#### [Supplied material]
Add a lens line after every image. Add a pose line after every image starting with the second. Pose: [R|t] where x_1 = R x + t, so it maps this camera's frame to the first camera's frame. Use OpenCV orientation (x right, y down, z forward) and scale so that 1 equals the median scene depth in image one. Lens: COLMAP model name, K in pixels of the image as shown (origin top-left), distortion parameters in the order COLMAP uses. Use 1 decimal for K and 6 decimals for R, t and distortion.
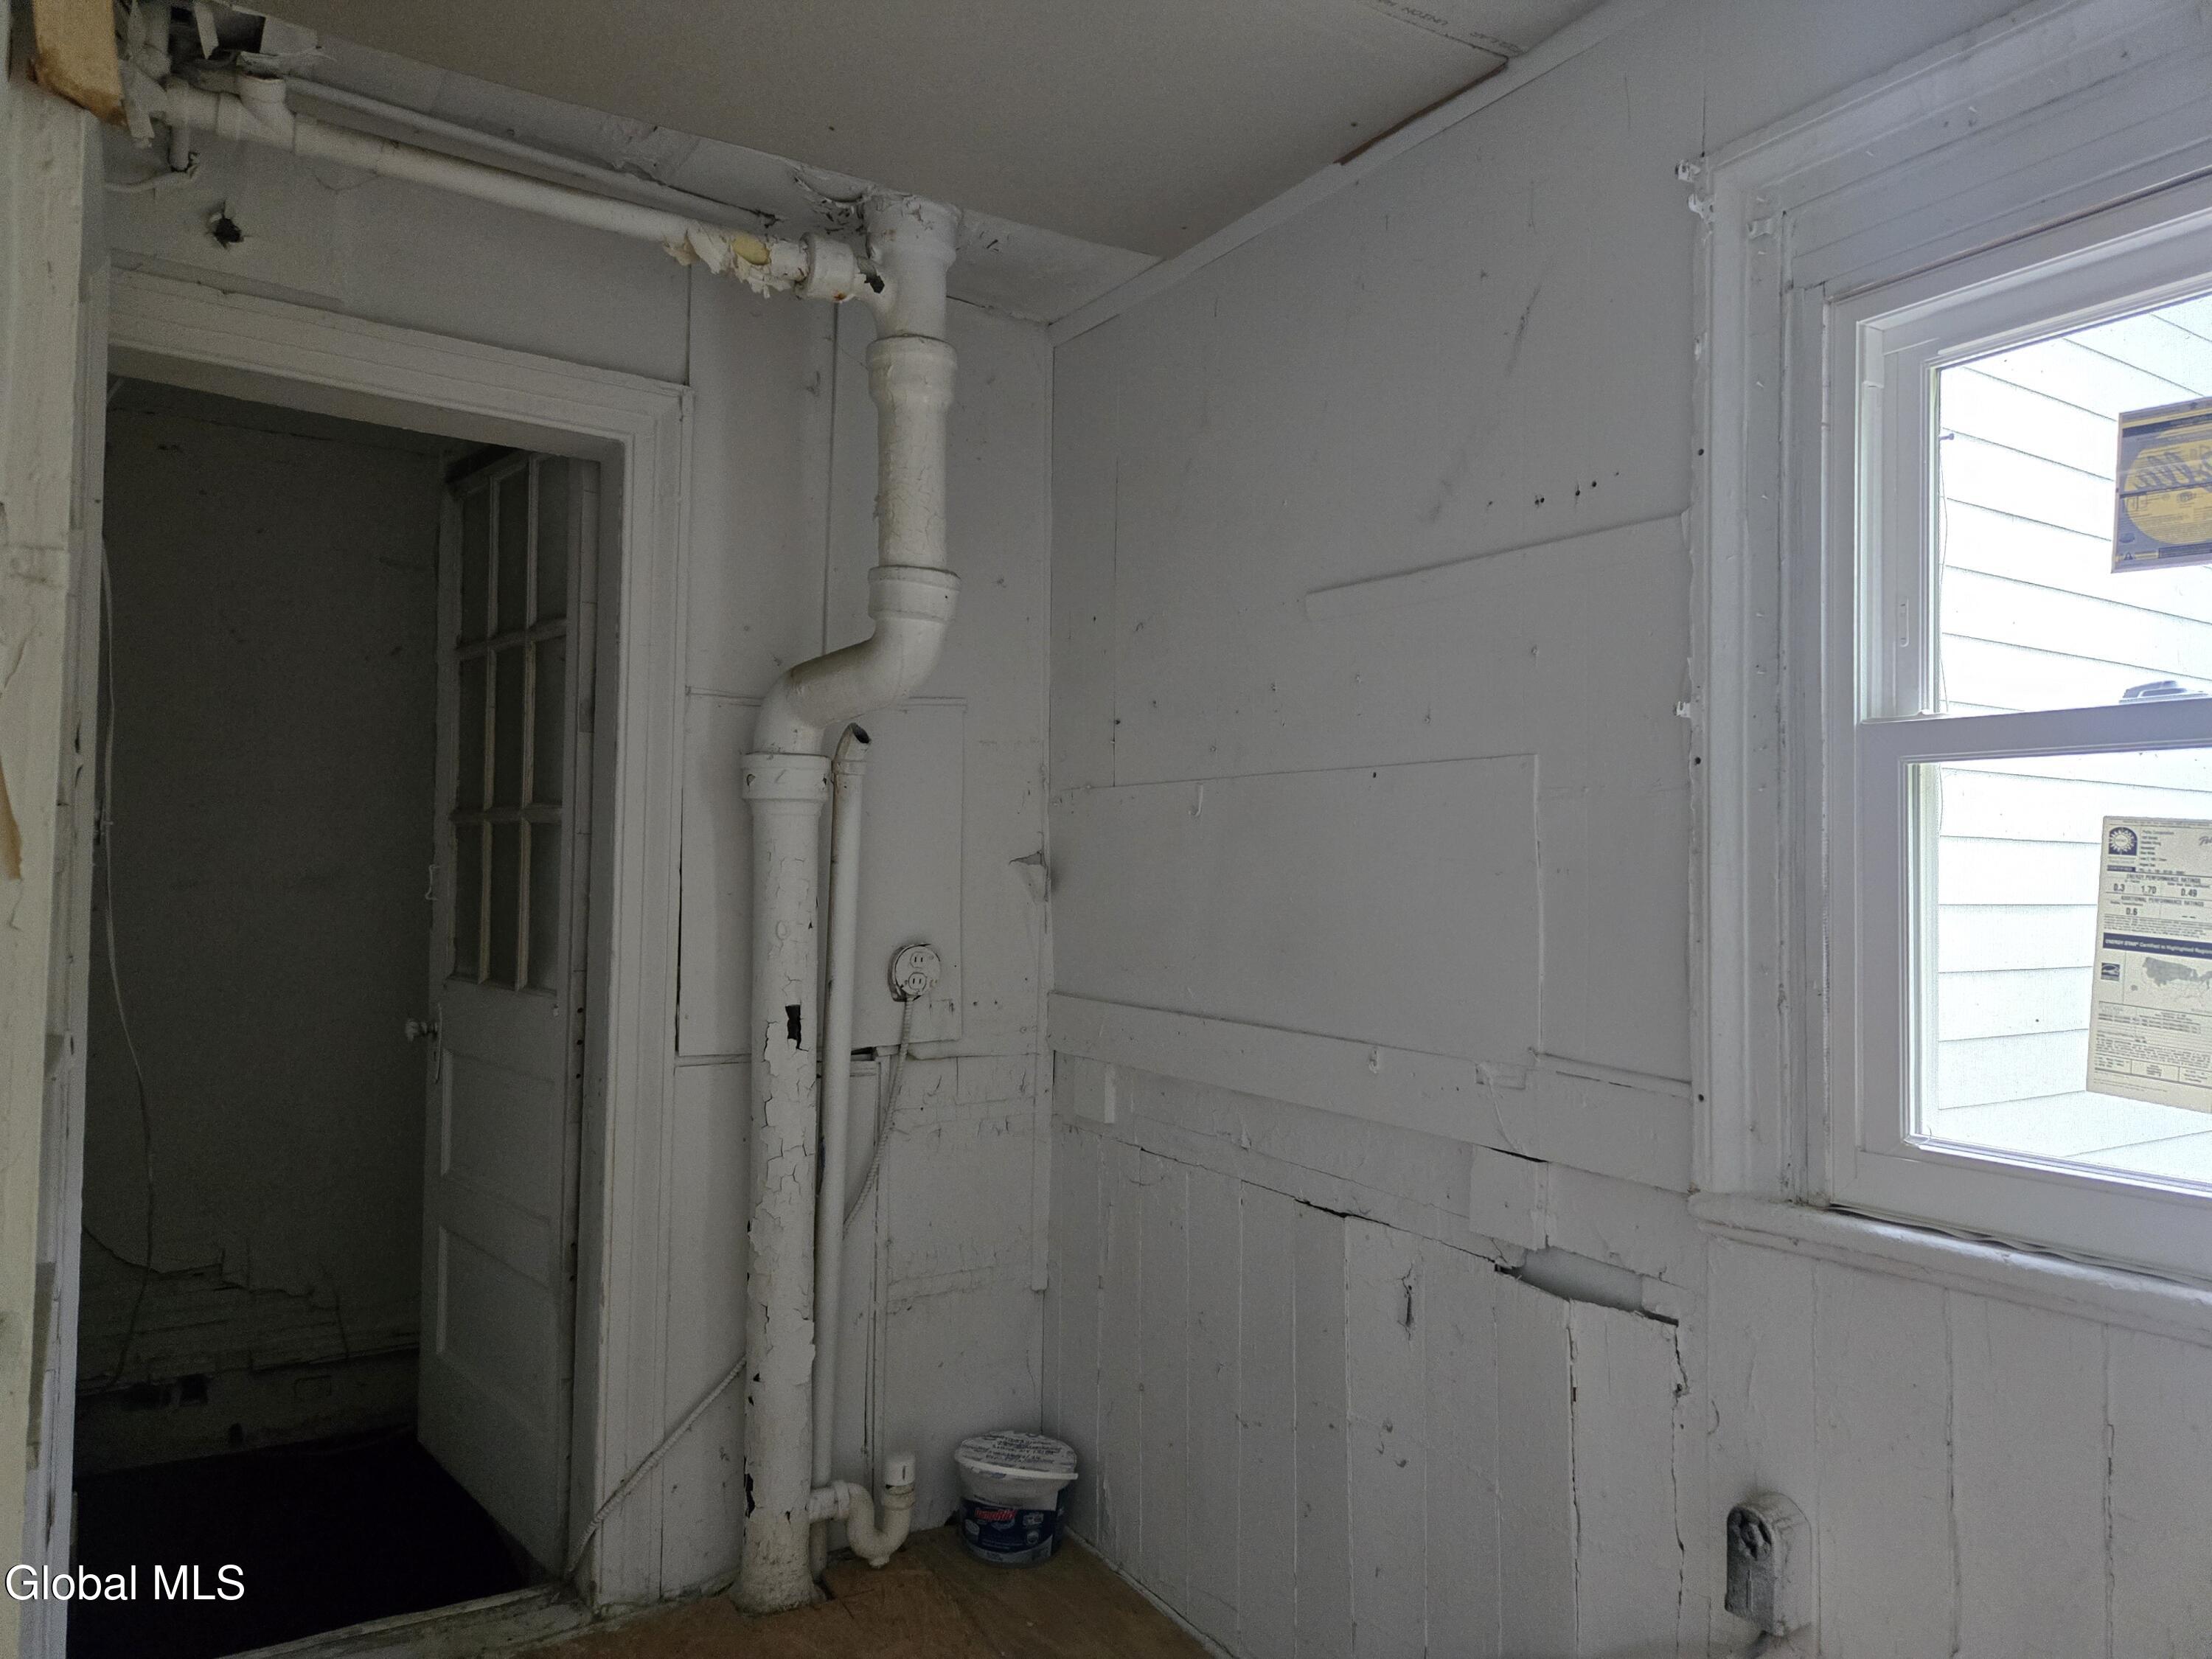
lens RADIAL K [[1465.4, 0, 1100.9], [0, 1465.4, 812.6], [0, 0, 1]] dist [0.064747, -0.054275]
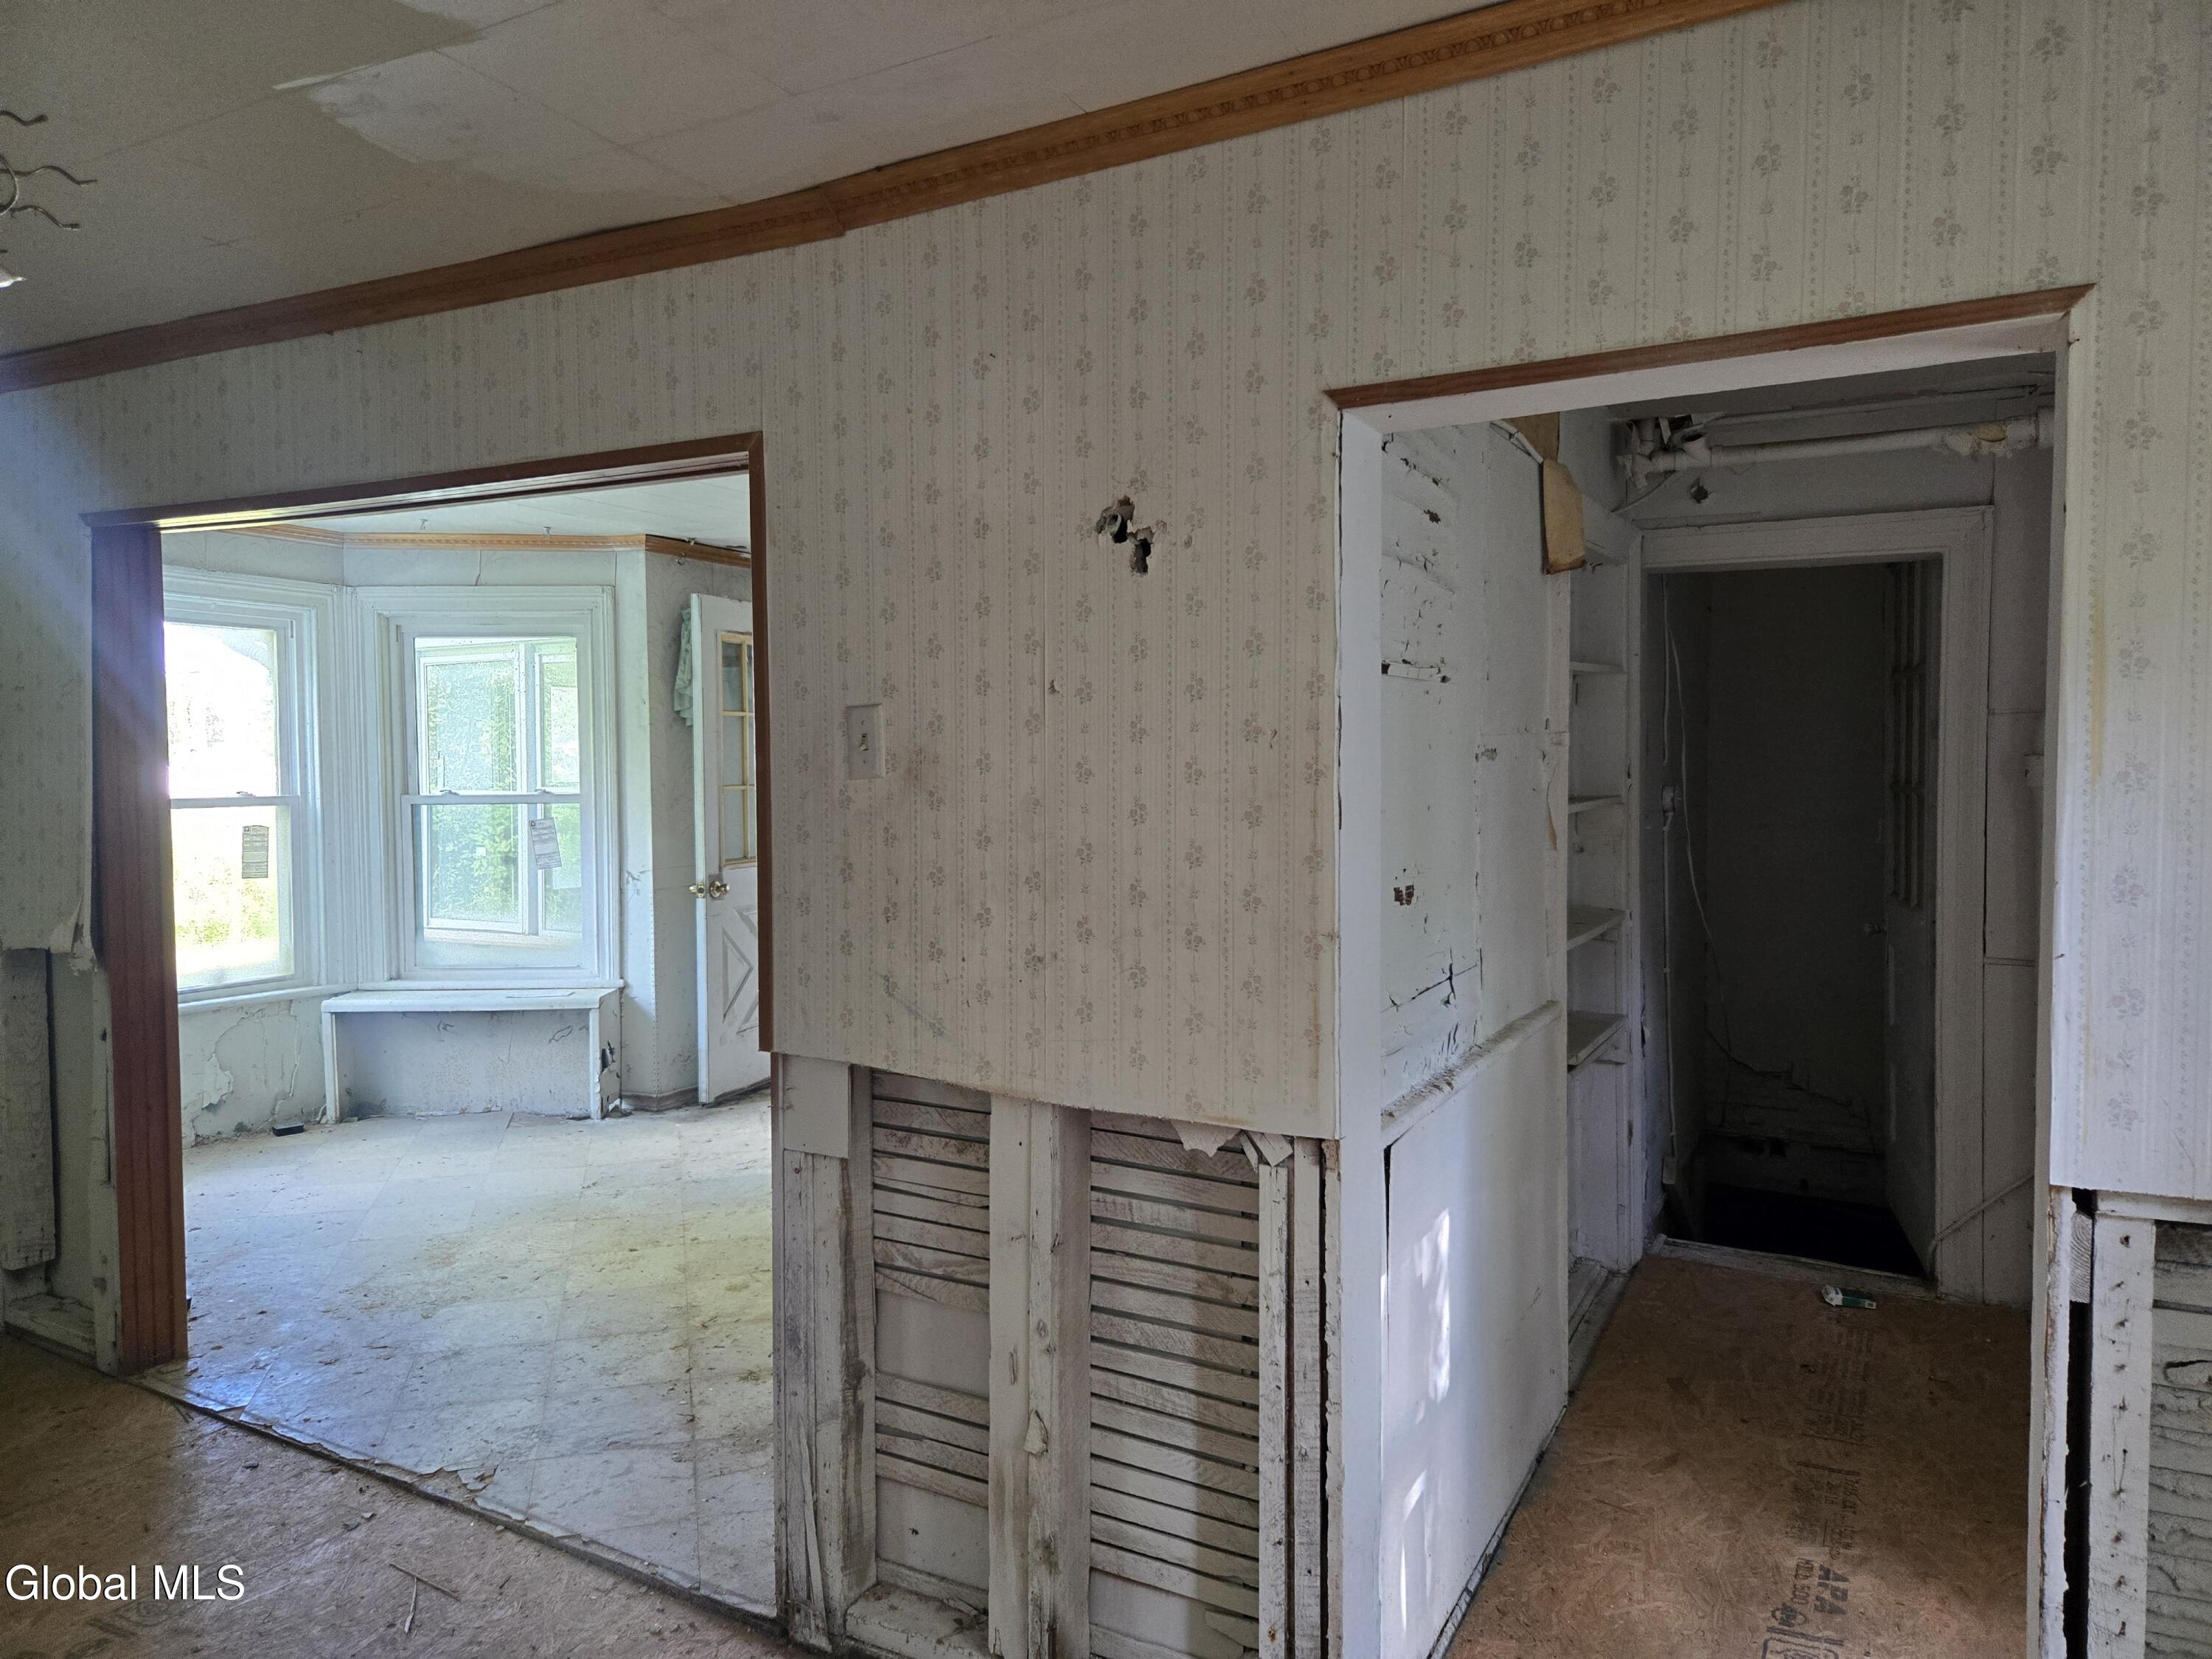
lens RADIAL K [[1465.4, 0, 1100.9], [0, 1465.4, 812.6], [0, 0, 1]] dist [0.064747, -0.054275]
pose [[0.479140, 0.011385, -0.877665, 0.620761], [0.043360, 0.998388, 0.036623, -0.078099], [0.876667, -0.055603, 0.477874, -0.516630]]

#### [Action item]
Retype the data above verbatim, minus images.

#### [Response to this task]
Add a lens line after every image. Add a pose line after every image starting with the second. Pose: [R|t] where x_1 = R x + t, so it maps this camera's frame to the first camera's frame. Use OpenCV orientation (x right, y down, z forward) and scale so that 1 equals the median scene depth in image one. Lens: COLMAP model name, K in pixels of the image as shown (origin top-left), distortion parameters in the order COLMAP uses. Use 1 decimal for K and 6 decimals for R, t and distortion.
lens RADIAL K [[1465.4, 0, 1100.9], [0, 1465.4, 812.6], [0, 0, 1]] dist [0.064747, -0.054275]
lens RADIAL K [[1465.4, 0, 1100.9], [0, 1465.4, 812.6], [0, 0, 1]] dist [0.064747, -0.054275]
pose [[0.479140, 0.011385, -0.877665, 0.620761], [0.043360, 0.998388, 0.036623, -0.078099], [0.876667, -0.055603, 0.477874, -0.516630]]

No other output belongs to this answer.